▸ **Task requirements**: Your task is to copy every line of the entries that contains "casing".
═════ Records shown
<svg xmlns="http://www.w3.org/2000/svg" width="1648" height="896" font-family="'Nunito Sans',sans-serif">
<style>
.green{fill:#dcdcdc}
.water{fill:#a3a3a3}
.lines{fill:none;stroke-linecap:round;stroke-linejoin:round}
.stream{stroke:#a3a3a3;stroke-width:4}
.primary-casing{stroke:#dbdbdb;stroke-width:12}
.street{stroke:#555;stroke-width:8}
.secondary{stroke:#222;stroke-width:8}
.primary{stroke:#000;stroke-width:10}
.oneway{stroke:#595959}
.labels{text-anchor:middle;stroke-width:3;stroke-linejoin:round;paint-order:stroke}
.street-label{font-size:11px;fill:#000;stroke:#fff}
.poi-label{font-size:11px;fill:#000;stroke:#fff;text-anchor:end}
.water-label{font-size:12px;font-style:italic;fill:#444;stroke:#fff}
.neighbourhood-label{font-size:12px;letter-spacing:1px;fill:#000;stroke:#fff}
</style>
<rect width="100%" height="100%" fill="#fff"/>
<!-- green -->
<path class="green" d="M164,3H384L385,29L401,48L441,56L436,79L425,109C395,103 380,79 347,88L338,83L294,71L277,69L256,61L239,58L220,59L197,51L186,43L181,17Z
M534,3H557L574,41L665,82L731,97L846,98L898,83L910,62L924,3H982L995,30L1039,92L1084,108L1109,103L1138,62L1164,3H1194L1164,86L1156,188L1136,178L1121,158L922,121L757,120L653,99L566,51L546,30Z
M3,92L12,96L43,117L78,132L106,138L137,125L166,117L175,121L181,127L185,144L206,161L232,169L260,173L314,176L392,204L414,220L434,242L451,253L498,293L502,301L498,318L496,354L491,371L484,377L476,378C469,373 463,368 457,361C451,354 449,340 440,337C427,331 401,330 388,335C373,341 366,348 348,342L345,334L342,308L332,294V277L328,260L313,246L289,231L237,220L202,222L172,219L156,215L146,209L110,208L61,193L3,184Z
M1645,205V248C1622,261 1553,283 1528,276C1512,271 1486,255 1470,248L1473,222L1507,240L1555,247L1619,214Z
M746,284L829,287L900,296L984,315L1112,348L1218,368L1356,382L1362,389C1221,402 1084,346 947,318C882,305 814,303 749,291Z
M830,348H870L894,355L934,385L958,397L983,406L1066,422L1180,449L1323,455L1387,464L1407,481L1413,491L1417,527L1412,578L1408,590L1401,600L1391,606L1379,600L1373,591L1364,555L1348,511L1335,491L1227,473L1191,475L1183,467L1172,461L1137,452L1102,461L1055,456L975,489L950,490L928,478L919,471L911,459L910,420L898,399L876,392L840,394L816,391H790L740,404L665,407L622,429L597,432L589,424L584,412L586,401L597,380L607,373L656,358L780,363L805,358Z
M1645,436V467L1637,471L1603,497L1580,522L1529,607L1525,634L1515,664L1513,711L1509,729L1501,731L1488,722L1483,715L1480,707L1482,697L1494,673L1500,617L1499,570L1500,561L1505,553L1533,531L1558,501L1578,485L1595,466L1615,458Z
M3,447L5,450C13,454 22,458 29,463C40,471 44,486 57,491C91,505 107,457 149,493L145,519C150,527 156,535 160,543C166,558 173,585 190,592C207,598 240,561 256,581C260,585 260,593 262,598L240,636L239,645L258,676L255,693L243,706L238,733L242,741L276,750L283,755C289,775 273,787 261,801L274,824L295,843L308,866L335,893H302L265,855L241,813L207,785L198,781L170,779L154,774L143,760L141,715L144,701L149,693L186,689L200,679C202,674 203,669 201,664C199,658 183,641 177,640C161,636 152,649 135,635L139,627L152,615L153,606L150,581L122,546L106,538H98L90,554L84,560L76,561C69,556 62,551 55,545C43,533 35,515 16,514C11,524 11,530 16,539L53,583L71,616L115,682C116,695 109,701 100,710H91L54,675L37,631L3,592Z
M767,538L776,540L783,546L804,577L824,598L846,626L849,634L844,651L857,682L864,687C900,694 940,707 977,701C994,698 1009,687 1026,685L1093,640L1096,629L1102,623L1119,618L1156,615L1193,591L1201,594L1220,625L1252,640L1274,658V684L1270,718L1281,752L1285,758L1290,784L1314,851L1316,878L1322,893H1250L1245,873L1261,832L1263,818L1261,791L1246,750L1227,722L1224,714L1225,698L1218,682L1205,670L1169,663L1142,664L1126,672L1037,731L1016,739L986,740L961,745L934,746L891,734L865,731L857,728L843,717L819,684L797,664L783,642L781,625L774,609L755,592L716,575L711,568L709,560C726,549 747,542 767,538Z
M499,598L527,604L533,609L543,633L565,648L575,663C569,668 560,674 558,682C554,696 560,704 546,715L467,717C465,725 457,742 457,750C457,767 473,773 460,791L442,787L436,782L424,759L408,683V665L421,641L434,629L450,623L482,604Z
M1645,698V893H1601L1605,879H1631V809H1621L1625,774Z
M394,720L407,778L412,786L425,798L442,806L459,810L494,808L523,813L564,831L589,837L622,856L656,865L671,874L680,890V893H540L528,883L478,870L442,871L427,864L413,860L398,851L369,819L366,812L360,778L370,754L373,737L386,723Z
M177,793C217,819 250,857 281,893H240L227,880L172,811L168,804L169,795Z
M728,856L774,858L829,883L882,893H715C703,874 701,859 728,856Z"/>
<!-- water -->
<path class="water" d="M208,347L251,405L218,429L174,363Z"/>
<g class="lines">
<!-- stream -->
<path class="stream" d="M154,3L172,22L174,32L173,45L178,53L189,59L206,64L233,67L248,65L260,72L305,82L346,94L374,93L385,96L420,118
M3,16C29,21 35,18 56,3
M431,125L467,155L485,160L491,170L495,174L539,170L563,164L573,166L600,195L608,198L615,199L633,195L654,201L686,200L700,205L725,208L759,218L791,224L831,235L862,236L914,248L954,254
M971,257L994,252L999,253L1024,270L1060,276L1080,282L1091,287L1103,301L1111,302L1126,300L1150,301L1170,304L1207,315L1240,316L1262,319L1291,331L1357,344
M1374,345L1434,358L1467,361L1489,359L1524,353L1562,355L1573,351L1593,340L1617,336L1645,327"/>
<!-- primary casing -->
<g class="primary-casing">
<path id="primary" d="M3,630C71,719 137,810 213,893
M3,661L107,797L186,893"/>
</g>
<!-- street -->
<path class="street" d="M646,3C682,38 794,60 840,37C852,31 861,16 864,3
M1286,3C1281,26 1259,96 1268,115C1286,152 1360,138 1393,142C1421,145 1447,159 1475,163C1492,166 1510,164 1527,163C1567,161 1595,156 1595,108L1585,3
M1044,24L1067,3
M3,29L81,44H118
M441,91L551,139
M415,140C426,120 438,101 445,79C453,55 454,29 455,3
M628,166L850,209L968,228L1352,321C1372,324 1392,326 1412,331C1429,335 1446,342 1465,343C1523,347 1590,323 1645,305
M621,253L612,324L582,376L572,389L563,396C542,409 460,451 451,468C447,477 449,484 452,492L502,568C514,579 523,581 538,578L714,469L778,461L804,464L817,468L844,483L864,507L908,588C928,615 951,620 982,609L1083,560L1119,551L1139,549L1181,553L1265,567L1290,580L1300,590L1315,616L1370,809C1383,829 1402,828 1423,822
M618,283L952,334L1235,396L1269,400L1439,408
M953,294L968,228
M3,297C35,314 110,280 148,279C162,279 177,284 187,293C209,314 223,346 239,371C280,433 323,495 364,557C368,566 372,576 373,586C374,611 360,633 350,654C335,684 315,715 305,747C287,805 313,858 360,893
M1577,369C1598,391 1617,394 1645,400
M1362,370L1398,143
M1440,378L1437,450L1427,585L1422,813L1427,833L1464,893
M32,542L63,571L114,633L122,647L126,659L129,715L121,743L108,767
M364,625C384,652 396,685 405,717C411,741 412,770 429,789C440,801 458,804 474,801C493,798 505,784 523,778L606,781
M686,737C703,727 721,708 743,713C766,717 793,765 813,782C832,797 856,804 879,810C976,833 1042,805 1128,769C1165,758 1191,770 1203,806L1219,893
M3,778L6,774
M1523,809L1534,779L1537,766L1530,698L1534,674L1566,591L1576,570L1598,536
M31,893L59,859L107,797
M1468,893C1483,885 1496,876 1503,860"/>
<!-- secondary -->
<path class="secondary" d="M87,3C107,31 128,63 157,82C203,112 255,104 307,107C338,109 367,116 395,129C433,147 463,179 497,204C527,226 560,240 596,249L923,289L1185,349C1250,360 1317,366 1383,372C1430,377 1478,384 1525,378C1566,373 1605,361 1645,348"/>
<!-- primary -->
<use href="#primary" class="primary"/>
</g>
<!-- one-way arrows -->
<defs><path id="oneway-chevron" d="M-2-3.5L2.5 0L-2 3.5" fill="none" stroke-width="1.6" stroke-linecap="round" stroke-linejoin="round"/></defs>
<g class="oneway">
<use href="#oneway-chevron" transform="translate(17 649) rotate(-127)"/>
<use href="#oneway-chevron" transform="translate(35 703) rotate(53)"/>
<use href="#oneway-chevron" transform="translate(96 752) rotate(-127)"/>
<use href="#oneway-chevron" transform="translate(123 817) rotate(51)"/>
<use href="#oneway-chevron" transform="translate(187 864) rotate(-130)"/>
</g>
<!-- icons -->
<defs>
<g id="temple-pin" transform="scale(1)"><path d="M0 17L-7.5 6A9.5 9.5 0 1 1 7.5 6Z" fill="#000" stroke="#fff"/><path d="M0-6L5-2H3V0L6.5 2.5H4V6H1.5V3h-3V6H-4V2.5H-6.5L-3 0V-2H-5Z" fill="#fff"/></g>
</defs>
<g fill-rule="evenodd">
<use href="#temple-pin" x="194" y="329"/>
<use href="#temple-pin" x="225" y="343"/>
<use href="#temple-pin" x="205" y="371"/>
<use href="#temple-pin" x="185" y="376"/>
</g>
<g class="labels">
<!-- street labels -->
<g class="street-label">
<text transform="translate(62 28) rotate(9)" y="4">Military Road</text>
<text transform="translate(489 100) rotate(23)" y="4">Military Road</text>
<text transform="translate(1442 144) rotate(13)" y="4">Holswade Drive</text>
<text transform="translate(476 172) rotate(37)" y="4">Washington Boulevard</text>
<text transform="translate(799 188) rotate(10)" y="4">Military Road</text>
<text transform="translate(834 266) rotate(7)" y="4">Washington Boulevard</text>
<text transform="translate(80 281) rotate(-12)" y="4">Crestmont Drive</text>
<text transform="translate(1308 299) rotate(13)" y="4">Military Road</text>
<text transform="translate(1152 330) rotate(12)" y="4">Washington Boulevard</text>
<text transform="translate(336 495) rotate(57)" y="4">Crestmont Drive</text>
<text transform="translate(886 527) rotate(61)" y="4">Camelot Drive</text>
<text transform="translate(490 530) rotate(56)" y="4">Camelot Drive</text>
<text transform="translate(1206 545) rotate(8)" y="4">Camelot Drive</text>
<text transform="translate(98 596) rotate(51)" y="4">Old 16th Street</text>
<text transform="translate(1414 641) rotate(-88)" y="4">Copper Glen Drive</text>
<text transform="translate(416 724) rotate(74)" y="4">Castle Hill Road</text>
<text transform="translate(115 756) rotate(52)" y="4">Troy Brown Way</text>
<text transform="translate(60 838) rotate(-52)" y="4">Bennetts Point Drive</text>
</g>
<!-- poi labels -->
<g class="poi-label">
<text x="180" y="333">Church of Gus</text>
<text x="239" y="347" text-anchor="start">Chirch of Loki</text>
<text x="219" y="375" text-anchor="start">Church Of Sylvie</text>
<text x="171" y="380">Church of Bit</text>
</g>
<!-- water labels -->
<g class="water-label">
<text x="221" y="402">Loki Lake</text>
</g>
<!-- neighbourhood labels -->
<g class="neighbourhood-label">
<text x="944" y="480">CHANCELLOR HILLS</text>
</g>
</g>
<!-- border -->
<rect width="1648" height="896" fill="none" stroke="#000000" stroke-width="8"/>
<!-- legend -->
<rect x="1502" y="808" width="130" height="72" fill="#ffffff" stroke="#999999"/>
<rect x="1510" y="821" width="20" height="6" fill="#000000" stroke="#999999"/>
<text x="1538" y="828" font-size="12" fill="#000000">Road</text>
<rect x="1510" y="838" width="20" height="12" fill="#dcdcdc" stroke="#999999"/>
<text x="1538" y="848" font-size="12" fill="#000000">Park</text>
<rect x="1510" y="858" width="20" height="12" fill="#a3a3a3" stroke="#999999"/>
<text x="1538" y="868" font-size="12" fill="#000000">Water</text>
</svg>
══════════
▸ **Response below**:
.primary-casing{stroke:#dbdbdb;stroke-width:12}
<!-- primary casing -->
<g class="primary-casing">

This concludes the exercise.